TfLiteStatus LoadFloatModelAndPerformInference() {
    const tflite::Model* model =
        ::tflite::GetModel(g_hello_world_float_model_data);
    TFLITE_CHECK_EQ(model->version(), TFLITE_SCHEMA_VERSION);

    HelloWorldOpResolver op_resolver;
    TF_LITE_ENSURE_STATUS(RegisterOps(op_resolver));

    // Arena size just a round number. The exact arena usage can be determined
    // using the RecordingMicroInterpreter.
    constexpr int kTensorArenaSize = 3000;
    uint8_t tensor_arena[kTensorArenaSize];

    tflite::MicroInterpreter interpreter(model, op_resolver, tensor_arena,
                                        kTensorArenaSize);
    TF_LITE_ENSURE_STATUS(interpreter.AllocateTensors());

    // Check if the predicted output is within a small range of the
    // expected output
    float epsilon = 0.05f;
    constexpr int kNumTestValues = 4;
    float golden_inputs[kNumTestValues] = {0.f, 1.f, 3.f, 5.f};

    for (int i = 0; i < kNumTestValues; ++i) {
        interpreter.input(0)->data.f[0] = golden_inputs[i];
        TF_LITE_ENSURE_STATUS(interpreter.Invoke());
        float y_pred = interpreter.output(0)->data.f[0];
        TFLITE_CHECK_LE(abs(sin(golden_inputs[i]) - y_pred), epsilon);
    }

    return kTfLiteOk;
}

1.5 Test 3: Accuracy with Integer Quantization

This test is similar to the previous one, except that we're using the integer (int8) version of the model.

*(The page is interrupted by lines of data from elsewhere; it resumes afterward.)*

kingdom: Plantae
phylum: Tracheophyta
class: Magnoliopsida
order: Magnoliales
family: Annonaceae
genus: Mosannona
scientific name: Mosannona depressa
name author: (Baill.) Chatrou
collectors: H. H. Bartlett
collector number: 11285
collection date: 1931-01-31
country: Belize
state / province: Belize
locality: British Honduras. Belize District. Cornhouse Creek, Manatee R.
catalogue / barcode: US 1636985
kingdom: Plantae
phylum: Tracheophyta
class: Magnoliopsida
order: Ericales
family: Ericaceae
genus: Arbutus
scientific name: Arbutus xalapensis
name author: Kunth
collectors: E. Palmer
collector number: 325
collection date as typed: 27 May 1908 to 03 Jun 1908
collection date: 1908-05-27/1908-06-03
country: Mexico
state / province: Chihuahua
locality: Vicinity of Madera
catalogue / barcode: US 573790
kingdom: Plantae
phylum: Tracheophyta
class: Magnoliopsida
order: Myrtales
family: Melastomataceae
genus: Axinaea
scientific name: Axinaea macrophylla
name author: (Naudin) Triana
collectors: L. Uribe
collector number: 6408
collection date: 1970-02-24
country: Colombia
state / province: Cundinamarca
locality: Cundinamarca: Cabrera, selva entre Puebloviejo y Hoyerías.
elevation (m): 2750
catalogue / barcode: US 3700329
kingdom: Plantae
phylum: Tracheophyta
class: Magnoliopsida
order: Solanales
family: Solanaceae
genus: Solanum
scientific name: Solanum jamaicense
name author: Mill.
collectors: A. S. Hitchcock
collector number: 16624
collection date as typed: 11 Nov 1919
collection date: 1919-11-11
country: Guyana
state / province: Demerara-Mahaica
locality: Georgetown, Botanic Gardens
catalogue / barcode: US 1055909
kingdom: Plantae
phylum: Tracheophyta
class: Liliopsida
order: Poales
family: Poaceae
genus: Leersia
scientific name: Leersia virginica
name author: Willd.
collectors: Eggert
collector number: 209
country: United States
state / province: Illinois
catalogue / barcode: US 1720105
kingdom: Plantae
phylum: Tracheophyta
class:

TfLiteStatus LoadQuantModelAndPerformInference() {
    // Map the model into a usable data structure. This doesn't involve any
    // copying or parsing, it's a very lightweight operation.
    const tflite::Model* model =
        ::tflite::GetModel(g_hello_world_int8_model_data);
    TFLITE_CHECK_EQ(model->version(), TFLITE_SCHEMA_VERSION);

    HelloWorldOpResolver op_resolver;
    TF_LITE_ENSURE_STATUS(RegisterOps(op_resolver));

    // Arena size just a round number. The exact arena usage can be determined
    // using the RecordingMicroInterpreter.
    constexpr int kTensorArenaSize = 3000;
    uint8_t tensor_arena[kTensorArenaSize];

    tflite::MicroInterpreter interpreter(model, op_resolver, tensor_arena,
                                        kTensorArenaSize);

    TF_LITE_ENSURE_STATUS(interpreter.AllocateTensors());

    TfLiteTensor* input = interpreter.input(0);
    TFLITE_CHECK_NE(input, nullptr);

    TfLiteTensor* output = interpreter.output(0);
    TFLITE_CHECK_NE(output, nullptr);

    float output_scale = output->params.scale;
    int output_zero_point = output->params.zero_point;

    // Check if the predicted output is within a small range of the
    // expected output
    float epsilon = 0.05;

    constexpr int kNumTestValues = 4;
    float golden_inputs_float[kNumTestValues] = {0.77, 1.57, 2.3, 3.14};

    // The int8 values are calculated using the following formula
    // (golden_inputs_float[i] / input->params.scale + input->params.scale)
    int8_t golden_inputs_int8[kNumTestValues] = {-96, -63, -34, 0};

    for (int i = 0; i < kNumTestValues; ++i) {
        input->data.int8[0] = golden_inputs_int8[i];
        TF_LITE_ENSURE_STATUS(interpreter.Invoke());
        float y_pred = (output->data.int8[0] - output_zero_point) * output_scale;
        TFLITE_CHECK_LE(abs(sin(golden_inputs_float[i]) - y_pred), epsilon);
    }

    return kTfLiteOk;
}

Note that to convert the output from int8 to float, we need to use the scale and zero point values from the output tensor. The formula is:

$y_{pred} = (y_{int8} - zp) \times s$

where $zp$ is the zero point and $s$ is the scale. Those two values are stored in the params field of the output tensor.